= Document extract =
"""

Brutal bully who broke 32 bones of girlfriend's baby gets 24 years - The Coventry Observer

Brutal bully who broke 32 bones of girlfriend's baby gets 24 years

Coventry Editorial 1st Dec, 2015 Updated: 28th Oct, 2016   0

A BRUTAL bully carried out a ‘shocking campaign of violence’ which left his girlfriend’s six-month-old son with 32 broken bones has been jailed for 19 years.

But because the term imposed on violent James Laidlaw is part of an ‘extended sentence,’ he will have to serve at least two-thirds of it, rather than the normal half.

The Warwick Crown Court judge ordered he should be on licence for an additional five years – taking his total effective sentence to 24 years.

Laidlaw (22) of Wexford Road, Wood End, Coventry, who refused to attend court, had been found guilty following a trial of inflicting grievous bodily harm with intent.




His girlfriend, the baby’s mother Tiffany Hilton (27) of Windmill Road, Longford, Coventry, was jailed for three years after she had been found guilty of allowing the baby to suffer serious harm by failing to protect him.

Both were also convicted of a further charge of cruelty to a child by assaulting, ill-treating, neglecting or exposing him to unnecessary suffering between February and May last year and failing to get treatment for him, for which they were given concurrent sentences.


Prosecutor Andrew Wallace said that in May last year the baby, just two days short of six months old, was referred to University Hospital Coventry with suspected bronchiolitis after Hilton had taken him to a walk-in medical centre.

X-rays revealed he had suffered numerous fractures, with eight different sites of injury from his foot to his arms, and including numerous fractures to his ribs – and some of the injuries were three months old.

Mr Wallace said it was “a campaign of violence.”

The child also had ‘wedging’ of one of his vertebrae, resulting from compression of the spine, which a doctor said was the equivalent of being dropped from a first-floor window, but was likely to have been caused by him being thrown across a room.

A nurse said that while he was in hospital the baby went ‘wide-eyed with fear’ whenever there was a loud noise or someone approached him.

At the resumed hearing Simon Hunka, for Hilton, said she is an “extremely vulnerable individual.  She has low self-esteem and attracts men of violence, and is attracted to them.  She is a loving mother in some respects, but an utterly incapable mother in others.”

He said Hilton had already been punished by having her three children taken from her, and she will not be allowed to see them again until they are adults if they then want to contact her.

"""

= Directions =
From the court report above, reproduce everything from "A BRUTAL bully" down to "to protect him.".

= Supplied material =
"""

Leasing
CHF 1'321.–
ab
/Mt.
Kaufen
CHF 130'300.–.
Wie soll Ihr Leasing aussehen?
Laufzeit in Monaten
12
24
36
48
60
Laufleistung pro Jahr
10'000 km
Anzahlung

"""
"""

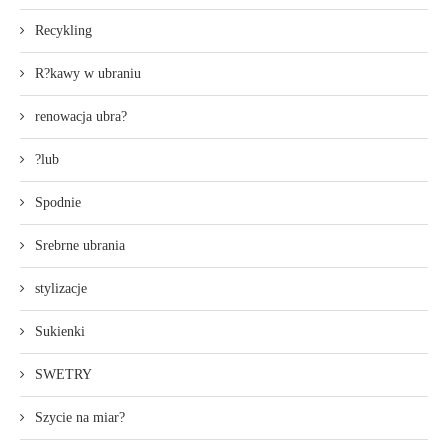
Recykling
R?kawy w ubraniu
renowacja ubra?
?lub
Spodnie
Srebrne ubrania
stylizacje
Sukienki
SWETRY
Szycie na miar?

"""

= Response =
A BRUTAL bully carried out a ‘shocking campaign of violence’ which left his girlfriend’s six-month-old son with 32 broken bones has been jailed for 19 years.

But because the term imposed on violent James Laidlaw is part of an ‘extended sentence,’ he will have to serve at least two-thirds of it, rather than the normal half.

The Warwick Crown Court judge ordered he should be on licence for an additional five years – taking his total effective sentence to 24 years.

Laidlaw (22) of Wexford Road, Wood End, Coventry, who refused to attend court, had been found guilty following a trial of inflicting grievous bodily harm with intent.




His girlfriend, the baby’s mother Tiffany Hilton (27) of Windmill Road, Longford, Coventry, was jailed for three years after she had been found guilty of allowing the baby to suffer serious harm by failing to protect him.